Current Medicare health insurance provides beneficiaries with coverage for hospital visits, general medical care provided by doctors, and prescription drug expenses. Medicare Part A provides beneficiaries with coverage for visits to hospitals or stays in skilled nursing facilities and hospices. In certain situations, Medicare Part A will also pay for in home health services for those unable to leave their home. Medicare Part B provides insurance coverage for individuals to see their general practice doctor for checkups and other exams. Medicare Part D helps individuals pay for necessary prescription drug coverage ordered by doctors.

Medicare Part C was developed to provide beneficiaries with an alternative to Medicare’s Part A and Part B service. Through Part C, beneficiaries can obtain Part A and Part B Medicare coverage through private insurance companies that have been approved by Medicare as an alternative to its own health insurance coverage.

However, Medicare is far from perfect with several problems that have plagued the system over the years and some which continue to hamper the health insurance coverage it offers. Medicare Part C was developed initially in response to some of the problems that plagued Medicare when it was just Part A and Part B. Some individuals were left with high co-insurance, co-payments, and other premium payments that weren’t covered by Medicare. However, by choosing an approved private insurance company for Medicare coverage, individuals could avoid out of pocket costs and gain other service coverage Medicare didn’t offer such as vision, dental, and hearing.

Medicare Part D has also suffered problems with some individuals unable to pay their portion of prescription drugs. Not all Part D plans cover all the medications individuals might need, and those plans that do come with premium payments come with a high cost. Opting for a Part C plan is one way for individuals to get around this problem, as many plans offered by private companies through Part C include prescription drug coverage.

Medicare Supplemental Insurance, or Medigap, was also developed to help individuals with Part A and Part B coverage close the “gap” on service costs and avoid facing out of pocket payments they could not afford.

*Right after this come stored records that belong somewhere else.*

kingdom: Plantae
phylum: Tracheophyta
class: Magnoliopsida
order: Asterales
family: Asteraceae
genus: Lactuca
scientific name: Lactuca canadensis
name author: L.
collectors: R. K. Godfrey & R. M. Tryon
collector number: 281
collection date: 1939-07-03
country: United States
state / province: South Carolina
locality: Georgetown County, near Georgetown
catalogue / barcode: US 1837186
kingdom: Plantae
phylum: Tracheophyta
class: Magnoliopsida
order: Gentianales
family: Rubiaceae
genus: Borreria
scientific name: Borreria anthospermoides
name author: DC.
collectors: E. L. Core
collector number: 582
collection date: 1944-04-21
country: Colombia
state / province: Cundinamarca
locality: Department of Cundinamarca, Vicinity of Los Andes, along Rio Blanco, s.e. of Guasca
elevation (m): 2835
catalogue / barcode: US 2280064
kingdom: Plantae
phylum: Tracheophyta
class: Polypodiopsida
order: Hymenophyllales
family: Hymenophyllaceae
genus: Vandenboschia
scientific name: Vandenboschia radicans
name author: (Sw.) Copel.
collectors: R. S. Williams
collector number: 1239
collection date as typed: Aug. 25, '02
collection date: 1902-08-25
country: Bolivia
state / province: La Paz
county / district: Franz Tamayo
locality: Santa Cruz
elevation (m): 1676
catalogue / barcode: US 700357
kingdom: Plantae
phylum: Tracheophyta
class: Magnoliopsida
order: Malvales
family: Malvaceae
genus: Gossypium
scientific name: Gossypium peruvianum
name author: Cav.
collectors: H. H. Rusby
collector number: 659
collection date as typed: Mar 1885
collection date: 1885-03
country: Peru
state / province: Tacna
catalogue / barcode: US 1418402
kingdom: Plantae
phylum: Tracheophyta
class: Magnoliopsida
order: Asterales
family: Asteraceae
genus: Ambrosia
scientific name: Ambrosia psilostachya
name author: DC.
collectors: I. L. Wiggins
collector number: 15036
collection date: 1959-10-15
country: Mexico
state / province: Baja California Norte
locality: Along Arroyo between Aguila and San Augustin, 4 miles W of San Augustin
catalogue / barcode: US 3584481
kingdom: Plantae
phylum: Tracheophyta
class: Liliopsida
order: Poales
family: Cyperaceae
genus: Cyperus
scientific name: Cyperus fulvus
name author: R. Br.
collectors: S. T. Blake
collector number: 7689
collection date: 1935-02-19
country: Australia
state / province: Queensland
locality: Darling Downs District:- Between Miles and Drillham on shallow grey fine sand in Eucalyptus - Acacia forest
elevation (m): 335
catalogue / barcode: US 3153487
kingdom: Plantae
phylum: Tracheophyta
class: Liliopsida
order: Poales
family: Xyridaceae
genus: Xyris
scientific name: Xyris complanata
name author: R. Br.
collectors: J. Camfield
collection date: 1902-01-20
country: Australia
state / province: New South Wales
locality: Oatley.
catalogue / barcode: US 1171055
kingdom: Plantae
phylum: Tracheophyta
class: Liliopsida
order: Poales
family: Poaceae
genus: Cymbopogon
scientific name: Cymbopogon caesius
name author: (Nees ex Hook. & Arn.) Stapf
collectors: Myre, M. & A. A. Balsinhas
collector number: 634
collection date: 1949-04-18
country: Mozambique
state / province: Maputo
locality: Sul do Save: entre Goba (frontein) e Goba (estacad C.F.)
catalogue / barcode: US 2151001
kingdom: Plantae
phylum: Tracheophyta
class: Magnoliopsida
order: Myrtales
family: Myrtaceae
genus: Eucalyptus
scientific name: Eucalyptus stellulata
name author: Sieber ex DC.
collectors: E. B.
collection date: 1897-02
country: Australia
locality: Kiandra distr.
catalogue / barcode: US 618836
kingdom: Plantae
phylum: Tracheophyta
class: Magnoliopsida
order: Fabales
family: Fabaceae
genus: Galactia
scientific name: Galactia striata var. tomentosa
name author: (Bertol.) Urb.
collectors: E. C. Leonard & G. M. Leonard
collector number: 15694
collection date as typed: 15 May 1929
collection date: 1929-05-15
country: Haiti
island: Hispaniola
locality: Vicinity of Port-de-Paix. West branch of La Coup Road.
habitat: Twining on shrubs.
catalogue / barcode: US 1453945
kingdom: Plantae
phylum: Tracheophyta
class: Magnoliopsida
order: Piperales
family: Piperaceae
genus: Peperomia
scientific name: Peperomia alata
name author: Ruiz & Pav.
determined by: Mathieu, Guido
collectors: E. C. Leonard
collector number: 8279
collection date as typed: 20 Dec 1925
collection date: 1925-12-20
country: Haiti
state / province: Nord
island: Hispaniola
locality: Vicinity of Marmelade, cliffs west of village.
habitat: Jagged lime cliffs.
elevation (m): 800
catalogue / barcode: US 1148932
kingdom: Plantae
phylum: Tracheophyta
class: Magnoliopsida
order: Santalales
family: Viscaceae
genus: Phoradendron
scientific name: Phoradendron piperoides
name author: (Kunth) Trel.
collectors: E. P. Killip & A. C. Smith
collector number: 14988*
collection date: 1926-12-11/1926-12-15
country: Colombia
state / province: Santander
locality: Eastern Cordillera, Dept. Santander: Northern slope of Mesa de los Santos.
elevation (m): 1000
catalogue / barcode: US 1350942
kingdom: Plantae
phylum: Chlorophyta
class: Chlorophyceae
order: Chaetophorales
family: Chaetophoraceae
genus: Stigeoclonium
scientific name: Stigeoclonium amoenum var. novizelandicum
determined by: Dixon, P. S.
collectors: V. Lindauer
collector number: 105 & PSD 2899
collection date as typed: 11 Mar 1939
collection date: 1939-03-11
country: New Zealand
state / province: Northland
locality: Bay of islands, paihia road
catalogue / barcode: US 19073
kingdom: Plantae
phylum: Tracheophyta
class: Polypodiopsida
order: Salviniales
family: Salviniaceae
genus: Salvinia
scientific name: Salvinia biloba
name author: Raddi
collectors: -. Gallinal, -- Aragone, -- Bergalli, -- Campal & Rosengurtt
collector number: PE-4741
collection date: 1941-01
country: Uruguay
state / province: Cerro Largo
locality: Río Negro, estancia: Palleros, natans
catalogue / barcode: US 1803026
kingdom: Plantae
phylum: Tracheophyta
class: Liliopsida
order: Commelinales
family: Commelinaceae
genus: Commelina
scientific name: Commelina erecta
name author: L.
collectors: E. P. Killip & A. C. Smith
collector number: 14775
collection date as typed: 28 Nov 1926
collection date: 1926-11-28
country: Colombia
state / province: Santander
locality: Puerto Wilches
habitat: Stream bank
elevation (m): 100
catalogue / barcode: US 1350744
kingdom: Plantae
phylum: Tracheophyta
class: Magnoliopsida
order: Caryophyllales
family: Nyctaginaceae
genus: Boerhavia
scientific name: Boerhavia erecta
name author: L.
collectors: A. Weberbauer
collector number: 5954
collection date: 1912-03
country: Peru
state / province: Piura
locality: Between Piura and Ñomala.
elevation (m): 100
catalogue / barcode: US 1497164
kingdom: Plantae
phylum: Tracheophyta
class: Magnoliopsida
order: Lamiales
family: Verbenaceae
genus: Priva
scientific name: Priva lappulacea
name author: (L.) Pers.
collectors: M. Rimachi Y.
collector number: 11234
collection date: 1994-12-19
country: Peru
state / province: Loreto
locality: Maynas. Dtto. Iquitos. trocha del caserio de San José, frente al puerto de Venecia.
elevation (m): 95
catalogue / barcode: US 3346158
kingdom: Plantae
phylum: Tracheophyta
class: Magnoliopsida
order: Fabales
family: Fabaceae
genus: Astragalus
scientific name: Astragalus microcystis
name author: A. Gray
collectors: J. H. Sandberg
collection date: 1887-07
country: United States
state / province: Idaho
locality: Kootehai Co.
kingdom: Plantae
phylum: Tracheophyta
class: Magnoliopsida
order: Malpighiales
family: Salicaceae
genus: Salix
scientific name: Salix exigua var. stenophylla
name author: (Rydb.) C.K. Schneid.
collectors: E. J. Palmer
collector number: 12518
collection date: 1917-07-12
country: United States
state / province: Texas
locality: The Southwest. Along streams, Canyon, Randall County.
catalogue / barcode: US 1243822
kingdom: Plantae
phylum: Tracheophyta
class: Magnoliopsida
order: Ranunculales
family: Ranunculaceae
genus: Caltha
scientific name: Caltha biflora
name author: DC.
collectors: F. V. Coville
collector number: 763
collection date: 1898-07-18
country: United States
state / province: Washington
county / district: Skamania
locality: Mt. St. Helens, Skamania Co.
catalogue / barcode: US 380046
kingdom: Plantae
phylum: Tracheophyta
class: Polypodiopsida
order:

One of the biggest problems faced by Medicare health insurance isn’t its coverage but instead with its financial footing. As medical costs increase year after year, the expenses incurred by the Medicare program come dangerously close to outpacing its income through taxes. Further stressing the program is the fact that a larger number of citizens are drawing from Medicare than ever before and the number of workers contributing funding to the program is shrinking. There are currently 3.4 individuals supporting each individual on Medicare, but it is estimated that by 2020 there will be just 2.9 individuals supporting each individual relying on Medicare.

For all the problems of Medicare, it does have tremendous upside for many eligible individuals. Medicare was initially developed in the 1960s because many senior citizens were becoming increasingly unable to obtain affordable health care from private companies as premiums and other costs skyrocketed beyond their financial capabilities. Senior citizens are particularly vulnerable when it comes to medical conditions and are often in need of extensive care. Medicare covers nearly 45 million Americans, 38 million of whom are senior citizens.